The prime target of the attack was AL President Sheikh Hasina, then opposition leader. But Hasina, now the prime minister, narrowly survived as some of her party leaders protected her by forming a human shield around her. She, however, suffered injuries to her ear.

In February 2018, Tarique Rahman and his mother Khaleda Zia were sentenced to 10 years in the Zia Orphanage Trust corruption case. Tarique, who has been living in London since September 2008, was also sentenced to seven years in jail in a money laundering case in 2016.

Major General Gaganjit Singh, former Deputy Director General of India’s Defense Intelligence Agency (DIA), said BNP acting chairman Tarique Rahman was the mastermind of 10 truck arms haul in Chattogram [Chittagong] in 2004.

Talking to India Today and a television channel in Bangladesh, he said the arms were being supplied under direct patronization of the then BNP-Jamaat alliance to use Bangladesh as a sanctuary.

Ten trucks full of arms seized at Chittagong in April 2004 was meant not only for the United Liberation Front of Asom (ULFA) but also for a few other rebel groups in India’s northeast to destabilize the country, he added.
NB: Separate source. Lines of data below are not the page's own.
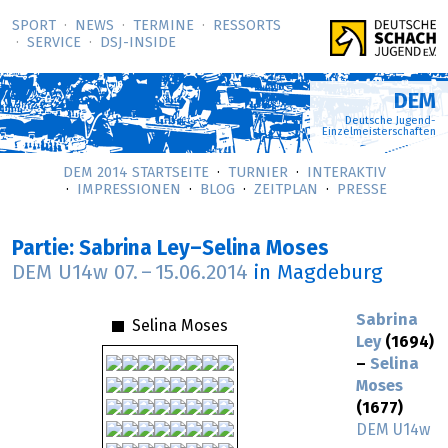
SPORT
NEWS
TERMINE
RESSORTS
SERVICE
DSJ-­INSIDE
DEM
Deutsche Jugend-
Einzelmeisterschaften
DEM 2014 STARTSEITE
TURNIER
INTERAKTIV
IMPRESSIONEN
BLOG
ZEITPLAN
PRESSE
Partie: Sabrina Ley–Selina Moses
DEM U14w
07.
–
15.06.2014
in Magdeburg
Sabrina
Selina Moses
Ley
(1694)
–
Selina
Moses
(1677)
DEM U14w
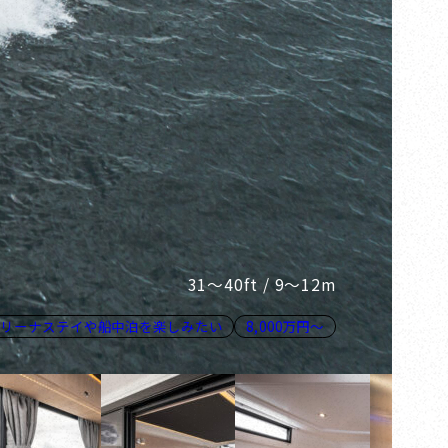
31～40ft / 9～12m
マリーナステイや船中泊を楽しみたい
8,000万円～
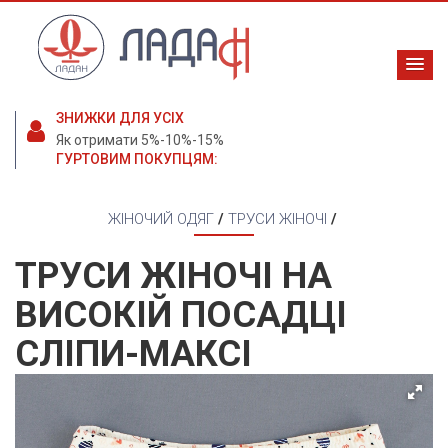
ЗНИЖКИ ДЛЯ УСІХ
Як отримати 5%-10%-15%
ГУРТОВИМ ПОКУПЦЯМ:
ЖІНОЧИЙ ОДЯГ
/
ТРУСИ ЖІНОЧІ
/
ТРУСИ ЖІНОЧІ НА
ВИСОКІЙ ПОСАДЦІ
СЛІПИ-МАКСІ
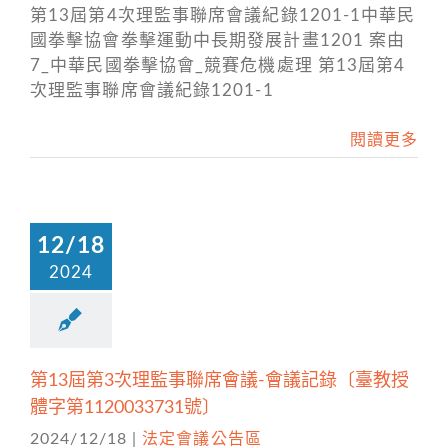
第13屆第4次理監事聯席會議紀錄1201-1中華民
國拳擊協會拳擊運動中長期發展計畫1201 案由
7_中華民國拳擊協會_競賽危機處理 第13屆第4
次理監事聯席會議紀錄1201-1
閱讀更多
12/18
2024
第13屆第3次理監事聯席會議-會議記錄〔臺教授
體字第1120033731號〕
2024/12/18
|
法定會議公告區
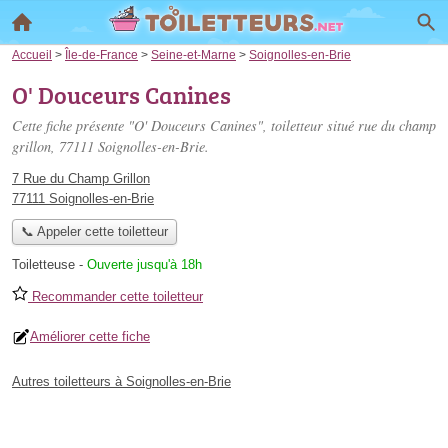
Accueil
>
Île-de-France
>
Seine-et-Marne
>
Soignolles-en-Brie
O' Douceurs Canines
Cette fiche présente "O' Douceurs Canines", toiletteur situé
rue du champ
grillon
, 77111 Soignolles-en-Brie.
7 Rue du Champ Grillon
77111 Soignolles-en-Brie
📞 Appeler cette toiletteur
Toiletteuse
-
Ouverte jusqu'à 18h
Recommander cette toiletteur
Améliorer cette fiche
Autres toiletteurs à Soignolles-en-Brie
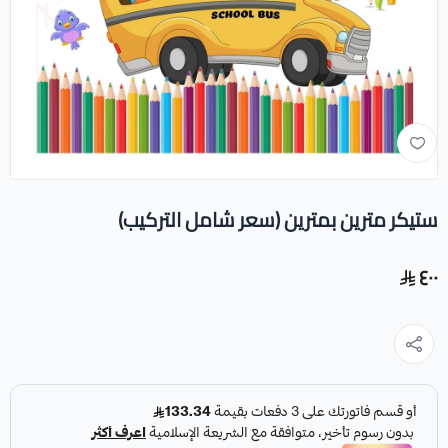
ستيكر مترين بمترين (سعر شامل التركيب)
٤٠٠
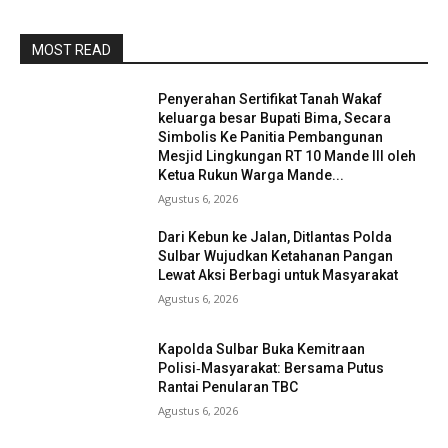
MOST READ
Penyerahan Sertifikat Tanah Wakaf
keluarga besar Bupati Bima, Secara
Simbolis Ke Panitia Pembangunan
Mesjid Lingkungan RT 10 Mande III oleh
Ketua Rukun Warga Mande...
Agustus 6, 2026
Dari Kebun ke Jalan, Ditlantas Polda
Sulbar Wujudkan Ketahanan Pangan
Lewat Aksi Berbagi untuk Masyarakat
Agustus 6, 2026
Kapolda Sulbar Buka Kemitraan
Polisi‑Masyarakat: Bersama Putus
Rantai Penularan TBC
Agustus 6, 2026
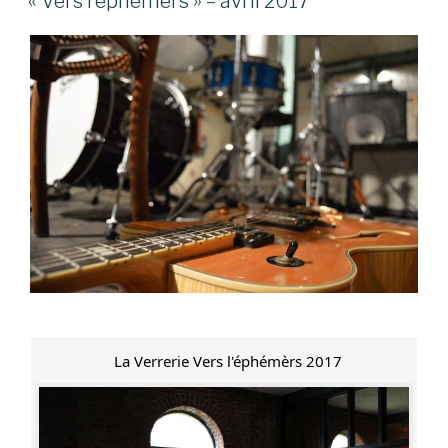
« Vers l’éphémers » – avril 2017
La Verrerie Vers l'éphémèrs 2017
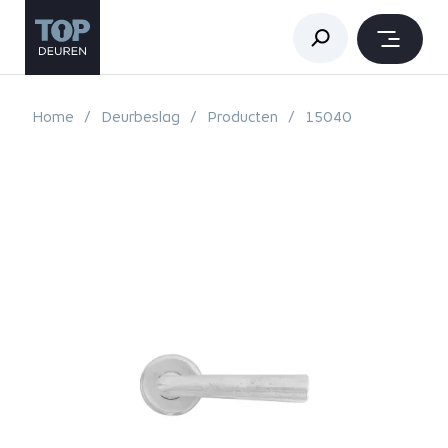
Home
Deurbeslag
Producten
15040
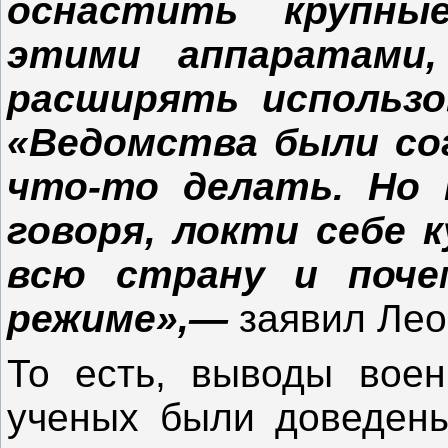
оснастить крупны
этими аппаратами
расширять использо
«Ведомства были со
что-то делать. Но 
говоря, локти себе к
всю страну и поче
режиме»,—
заявил Ле
То есть, выводы воен
ученых были доведены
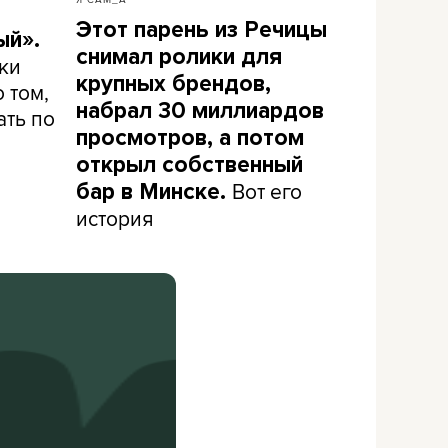
Этот парень из Речицы
ый».
снимал ролики для
ки
крупных брендов,
 том,
набрал 30 миллиардов
ать по
просмотров, а потом
открыл собственный
Вот его
бар в Минске.
история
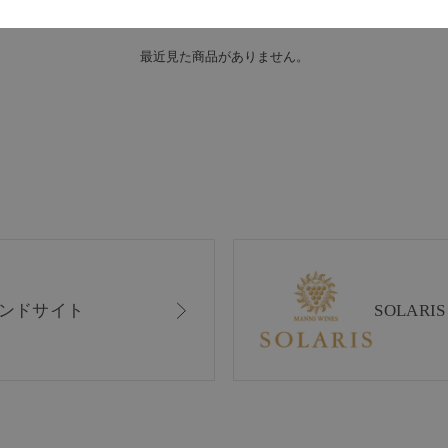
最近見た商品がありません。
ンドサイト
SOLAR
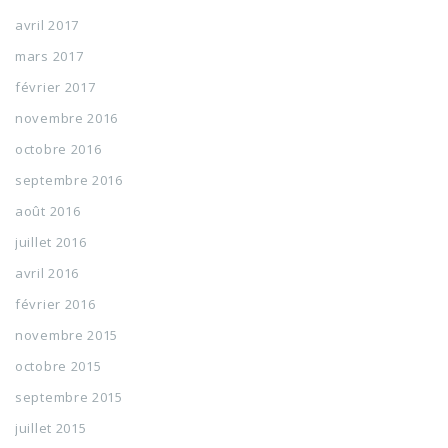
avril 2017
mars 2017
février 2017
novembre 2016
octobre 2016
septembre 2016
août 2016
juillet 2016
avril 2016
février 2016
novembre 2015
octobre 2015
septembre 2015
juillet 2015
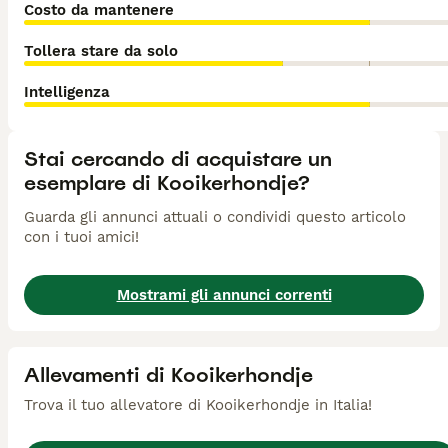
Costo da mantenere
Tollera stare da solo
Intelligenza
Stai cercando di acquistare un
esemplare di Kooikerhondje?
Guarda gli annunci attuali o condividi questo articolo
con i tuoi amici!
Mostrami gli annunci correnti
Allevamenti di Kooikerhondje
Trova il tuo allevatore di Kooikerhondje in Italia!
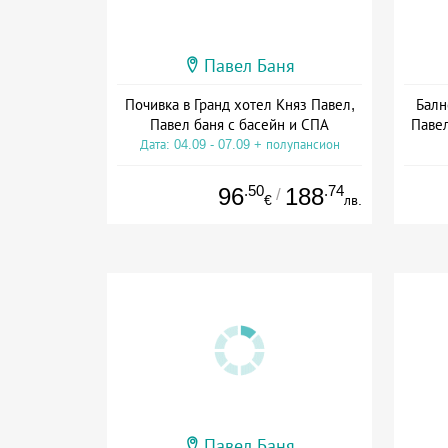
Павел Баня
Почивка в Гранд хотел Княз Павел,
Балн
Павел баня с басейн и СПА
Павел
Дата: 04.09 - 07.09 + полупансион
.50
.74
96
188
/
€
лв.
Павел Баня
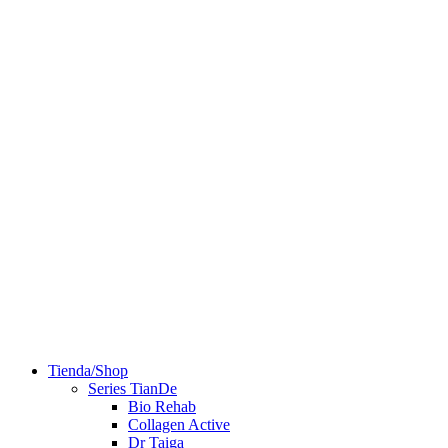
Tienda/Shop
Series TianDe
Bio Rehab
Collagen Active
Dr Taiga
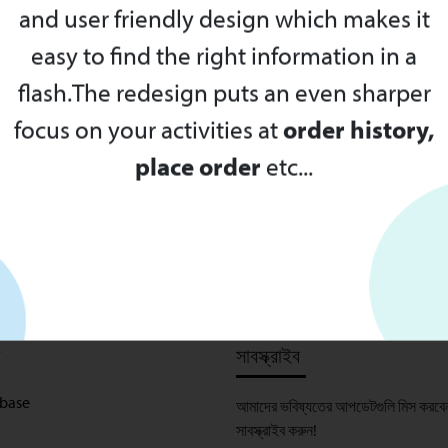
Our revamped website offers a streamline
and user friendly design which makes it
easy to find the right information in a
flash.The redesign puts an even sharper
focus on your activities at
order history,
place order
etc...
সাবস্ক্রাইব
base
আমাদের ভবিষ্যতের আপডেটগুলি মিস করবে
সাবস্ক্রাইব করুন!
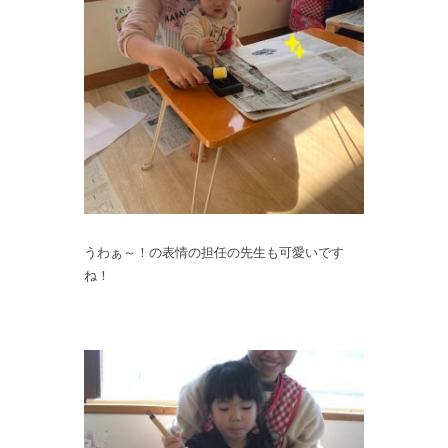
うわぁ～！の表情の担任の先生も可愛いです
ね！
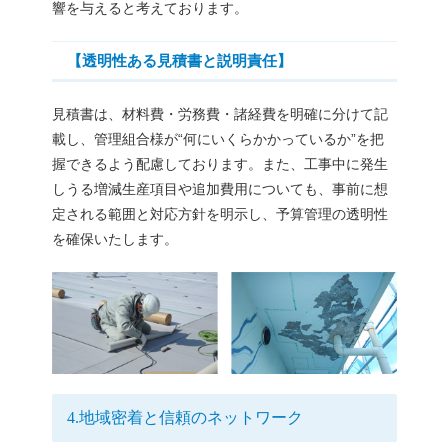
響を与えると考えております。
【透明性ある見積書と説明責任】
見積書は、材料費・労務費・諸経費を明確に分けて記
載し、管理組合様が“何にいくらかかっているか”を把
握できるよう配慮しております。また、工事中に発生
しうる増減生産項目や追加費用についても、事前に想
定される範囲と対応方針を明示し、予算管理の透明性
を確保いたします。
4.地域密着と信頼のネットワーク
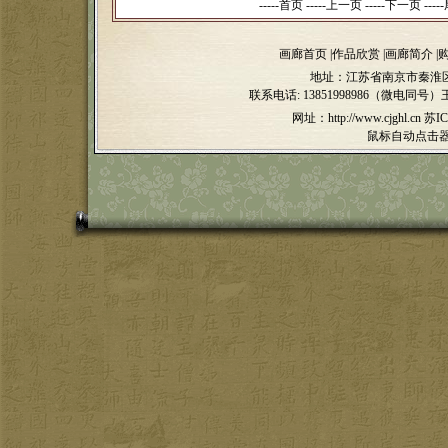
-----首页 -----上一页
-----下一页 -----
画廊首页
|
作品欣赏
|
画廊简介
|
地址：江苏省南京市秦淮区
联系电话:
13851998986（微电同号）
网址：http://www.cjghl.cn
苏IC
鼠标自动点击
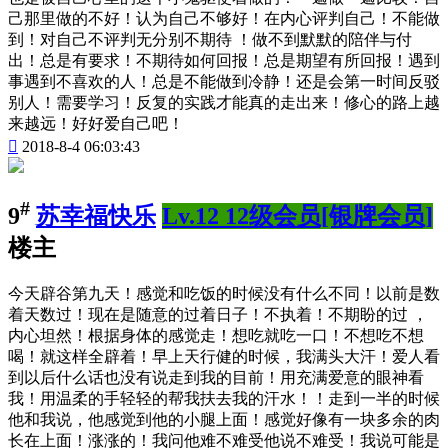
己那里做的不好！认为自己不够好！在内心评判自己！不能做
到！对自己不评判无分别不期待 ！做不到默默的陪伴与付
出！总是有要求！不期待如何回报！总是期望有所回报！遇到
事遇到不喜欢的人！总是不能做到冷静！还是会第一时间反驳
别人！需要学习！反复的实践才能真的走出来！修心的路上越
来越远！好好爱自己吧！

2018-8-4 06:03:43
#
9
苏幸福快乐
Lv.12 12级会员[银牌会员]
楼主
今天辟谷第九天！感觉和吃饭的时候没有什么不同！以前是数
着天数过！现在是随意的过着日子！不执着！不期盼的过 ，
内心坦然！根据身体的感觉走！想吃就吃一口！不想吃不想
喝！就这样全辟着！早上天行健的时候，我满头大汗！爱人看
到以后什么话也没有说走到我的目前！用充满爱意的眼神看
我！用温柔的手轻轻的帮我扶去我的汗水！！走到一半的时候
他和我说，他感觉到他的小腿上面！感觉好像有一块多余的肉
长在上面！涨涨的！我问他难不难受他说不难受！我说可能是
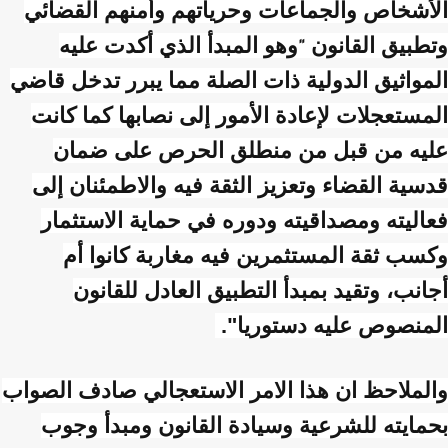
الأشخاص والجماعات وحرياتهم وأمنهم القضائي
وتطبيق القانون
وهو المبدأ الذي أكدت عليه
"
المواثيق الدولية ذات الصلة مما يبرر تدخل قاضي
المستعجلات لإعادة الأمور إلى نصابها كما كانت
عليه من قبل من منطلق الحرص على ضمان
قدسية القضاء وتعزيز الثقة فيه والاطمئنان إلى
فعاليته ومصداقيته ودوره في حماية الاستثمار
وكسب ثقة المستثمرين فيه مغاربة كانوا أم
أجانب، وتقيد بمبدأ التطبيق العادل للقانون
المنصوص عليه دستوريا".
والملاحظ ان هذا الامر الاستعجالي صادف الصواب
بحمايته للشرعية وسيادة القانون ومبدأ وجوب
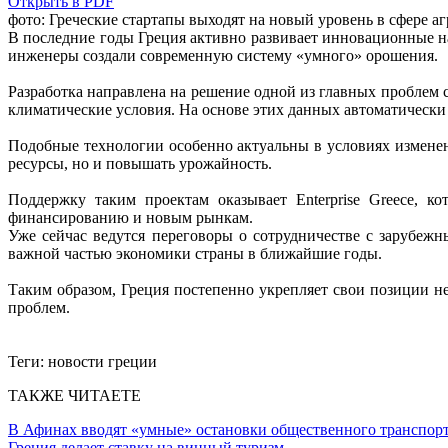
Открыть в PDF
фото: Греческие стартапы выходят на новый уровень в сфере а
В последние годы Греция активно развивает инновационные на
инженеры создали современную систему «умного» орошения.
Разработка направлена на решение одной из главных проблем с
климатические условия. На основе этих данных автоматически р
Подобные технологии особенно актуальны в условиях изменени
ресурсы, но и повышать урожайность.
Поддержку таким проектам оказывает Enterprise Greece, к
финансированию и новым рынкам.
Уже сейчас ведутся переговоры о сотрудничестве с зарубежн
важной частью экономики страны в ближайшие годы.
Таким образом, Греция постепенно укрепляет свои позиции н
проблем.
Теги:
новости греции
ТАКЖЕ ЧИТАЕТЕ
В Афинах вводят «умные» остановки общественного транспор
Греция делает ставку на винный туризм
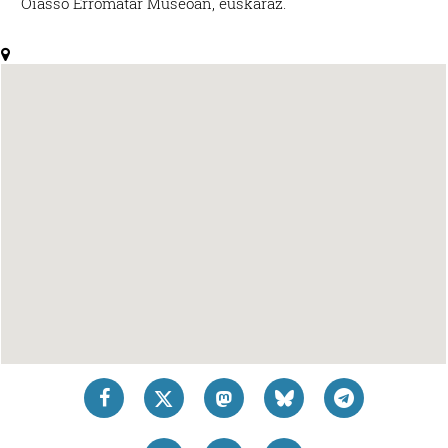
Oiasso Erromatar Museoan, euskaraz.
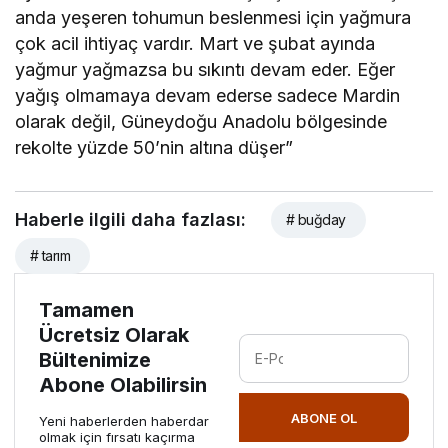
anda yeşeren tohumun beslenmesi için yağmura
çok acil ihtiyaç vardır. Mart ve şubat ayında
yağmur yağmazsa bu sıkıntı devam eder. Eğer
yağış olmamaya devam ederse sadece Mardin
olarak değil, Güneydoğu Anadolu bölgesinde
rekolte yüzde 50’nin altına düşer”
Haberle ilgili daha fazlası:
# buğday
# tarım
Tamamen
Ücretsiz Olarak
Bültenimize
Abone Olabilirsin
ABONE OL
Yeni haberlerden haberdar
olmak için fırsatı kaçırma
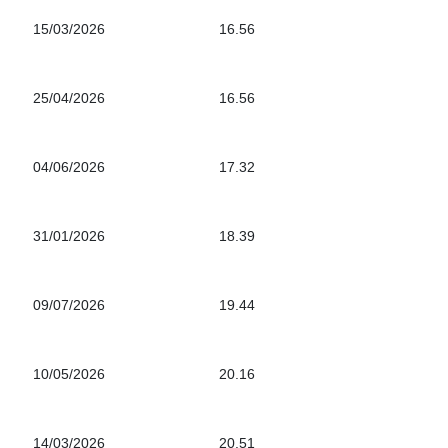
15/03/2026
16.56
25/04/2026
16.56
04/06/2026
17.32
31/01/2026
18.39
09/07/2026
19.44
10/05/2026
20.16
14/03/2026
20.51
“But he was operating in close coordination with DGFI and some NSI officials who had close links with Tarique Rahman (current acting chairman of BNP) and his cronies in what was then referred to as Hawa Bhaban (political office of BNP)”, disclosed Singh.

The arms were being supplied by taking advantage of the BNP-Jamaat alliance to use Bangladesh as a sanctuary, Singh revealed.

Criticizing TIME magazine article on Bangladesh, Dibakar Dutta, assistant editor to OpIndia in a piece titled “Clear signs of US trying to topple Sheikh Hasina govt: Regime change operation underway in Bangladesh and why India should be alert” wrote:

Elections in Bangladesh are scheduled to take place in January 2024. Sheikh Hasina-led-Awami League is seeking re-election for the third consecutive term. She has been the Prime Minister of the country since 2009.

With just two months away from the elections, the United States government, its agencies and the embedded media are called out for orchestrating a ‘regime change operation’ in Bangladesh.

Attempts are now being made to distort the public perception of incumbent Bangladeshi Prime Minister Sheikh Hasina and present her as an ‘autocratic leader.’ The Joe Biden-led-US government is accused of election interference under the pretext of ‘saving democracy’ and conducting ‘free and fair elections’ in the Islamic Republic [Bangladesh is not an Islamic republic – ed].

Dutta further said, “Besides its official handles, agencies and diplomats, the United States is casting aspersions on the Sheikh Hasina government through its ‘surrogate’ think tanks, media outlets and sponsored individuals”.